I did some DOD contract work, there is something for the most part where it pays considerably less working for the Feds than for the private sector. I don't know where the stories of $175 hammers and $600 toilet seats come from, I definitely wasn't making any. I was making small replacement parts for weaponry and vehicles. Every contract went to lowest qualified bidder, and whenever a job repeated it went to the lowest bidder again. Final selling price was close to what a similar item would go for in the private sector, but labeling, packing, and other paperwork as much as doubled the time needed over the same priced job going to Joe Gunsmith down the street.

A lot of the blueprints were photocopies of hand drawn ones from as far back as World War II that had never been updated. Not only were they hard to read, they had requirements for raw materials and coatings that had long been obsolete. If you didn't know the modern replacements off the top of your head or know a private sector vendor to call for the answer, don't waste your time trying to get help from the procurement officer that wrote the work order they usually don't know or know who to ask.
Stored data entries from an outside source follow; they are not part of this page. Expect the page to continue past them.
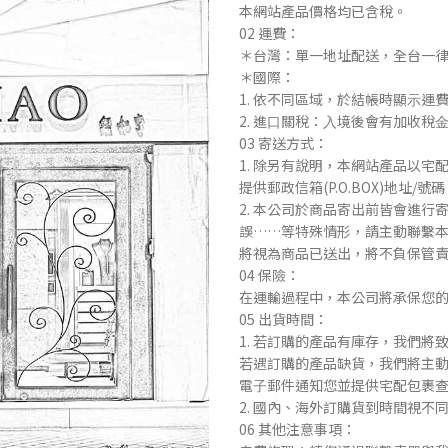
本網站產品價格均已含稅。
02 運費：
＊台灣：單⼀地址配送，全台⼀
＊國際：
1. 依不同區域，於結帳時顯⽰運
2. 進⼝關稅：⼊境後會有加收
03 寄送⽅式：
1. 除另有說明，本網站產品以
提供郵政信箱(P.O.BOX)地址/號
2. 本公司於商品寄出前皆會進
誤……等特殊情形，請主動聯繫本
將視為商品已送出，將不負保管
04 保險：
在運輸過程中，本公司將承保您
05 出貨時間：
1. 若訂購的產品有庫存，我們將
若遇訂購的產品缺貨，我們將主
電⼦郵件通知您並提供宅配包裹
2. 國內、海外訂購貨到時間視
06 其他注意事項：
It blew my mind talking to some off these procurement officers who write up the contract solicitations. Some had been doing the job for decades yet did not know how to read the simplest of blueprints. You would think since most of the DOD solicitations contained blueprints they would teach their employees how to read them. I actually went to a government contractor office at March Air Force base a few times. Most of the time I walked in the employees were standing around drinking coffee and eating doughnuts. I wonder why the higher ups didn't send everyone to drafting school, when they had nothing to do they could be converting those illegible WWII blueprints to modern digital formats.